I can understand wanting more channels or a faster sample rate. And maybe a portable/handheld version. But what other differences are there?


- Ability to do some scripting, or integrate it into a product/project.

- Webserver/standalone operation.

- Integration with other standard comm buses.

- Option for Better A/D (typical o'scope is 8 bits).

- More/better output options. You could potentially use it to simulate some hardware (in the loop).

- Ability to add COTS hardware.

- Open design insures owner against planned obsolescence.


This is kind of like asking why there's more than one model of car on the road. Other than wanting to carry more people or go faster, what differences are there?
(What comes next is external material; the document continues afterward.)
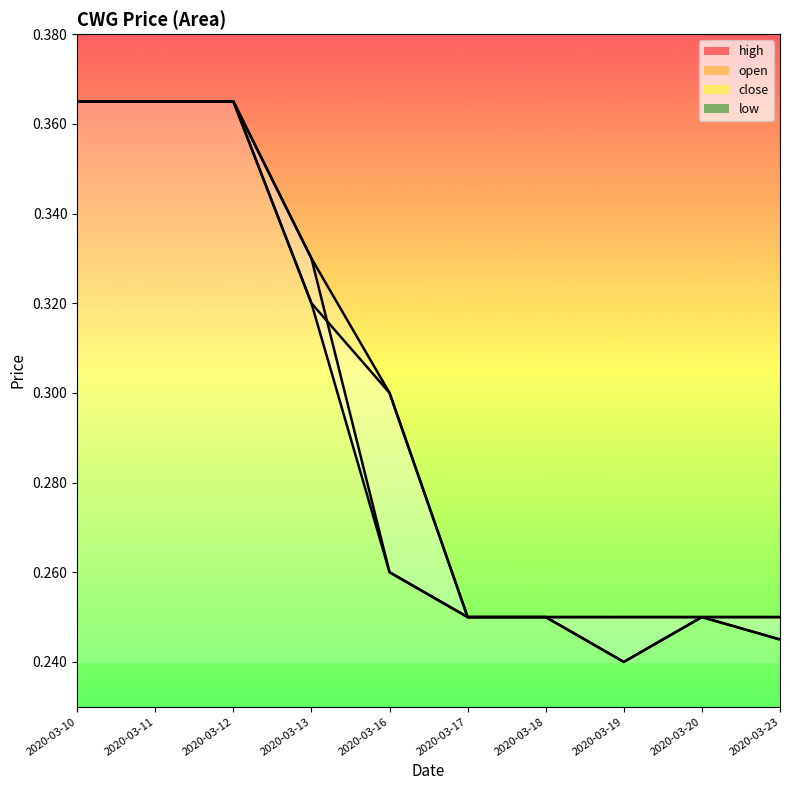

Does the chart display data point markers on the line(s)?

No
Any automaker could just produce three vehicles: a sports coupe, a panel truck, and a bus. Maybe a motorcycle (again, just one model).

Depth of the sample buffer. Tradeoffs between sample speed and sample resolution. Triggering. Math (anything from sums/differences to FFTs). Bandwidth, including tricks like equivalent-time sampling. Various kinds of display. Various kinds of human interface. Various kinds of machine interface. Extra features like waveform generators.

Honestly you can figure this out yourself: go to some scope makers' websites (Tektronix, Agilent, B&K, Fluke, Instek, Teledyne Lecroy, etc etc) and see how their marketing department distinguishes their product lines.


Could this be Stallman's new laptop?


Yes, but it shouldn't come with a parrot just because he likes parrots.


No, because it comes with a proprietary GPU.


What an amazing bit of work .. I hope to have one of these things when the time is right. The inclusion of the FPGA onboard makes a lot of sense, and would be a real selling point, in my opinion, for a lot of hackers. I can think of an endless vista of applications for that FPGA .. wow! An Amiga in your laptop! :) Hope I can qualify for one when the time is right!


Finally, A router without a backdoor. Nice!


eg. this change made to reduce the possiblity of a hostile HDMI device corrupting the firmware: http://www.kosagi.com/w/index.php?title=Novena_EVT_to_DVT_ch...


I'm displeased with the association that open means unapproachable by all but the chosen, but the project is indeed worthwhile and maybe, just maybe, it can be honed to a level that a normy could use it. :)


I don't think people realize that we're standing on the shoulders of giants when we use most of this current technology.

The processor, for example, has a 5,000 page technical reference manual[1]. That's just describing how to use the chip. It doesn't go into detail about how each part works internally. But to the layman it's just a 2cm^2 chip so how complicated can it be?

Everyone wants the sausage but nobody wants to learn (or even know) what goes into it.

[1] http://cache.freescale.com/files/32bit/doc/ref_manual/IMX6DQ...


The limitations bunnie was talking about in terms of sales aren't about technical elitism, but rather a practical decision of not wanting to be pulled into a huge support nightmare when it is almost literally just two guys in a garage working on this as a side project.

This is something he is right to be concerned about. No matter how many warnings you slap on something that it is currently only suitable for advanced users, you will always get a bunch of people who want some shiny new thing and buy it and then bitch and moan that it doesn't have Apple-style end-user polish.

It is all being developed in the open (in all senses of the word), so if some other entity who does want to get into the mass manufacturing and support side thinks doing so is worth it, that can always happen.


Displeasure aside, having access to the source directly benefits people who can read and edit the source.

In the long run this benefits everyone, of course, but it's only the techies who can actually use the source, and that's why it's mostly the techies who care about it being open.


Sounds like an useful board for uses other than a laptop (e.g. robotics, DSP).


This is awesome!! Can't wait to get my hands on one actually.


Sounds like the motherboard I need to finally make that tricorder.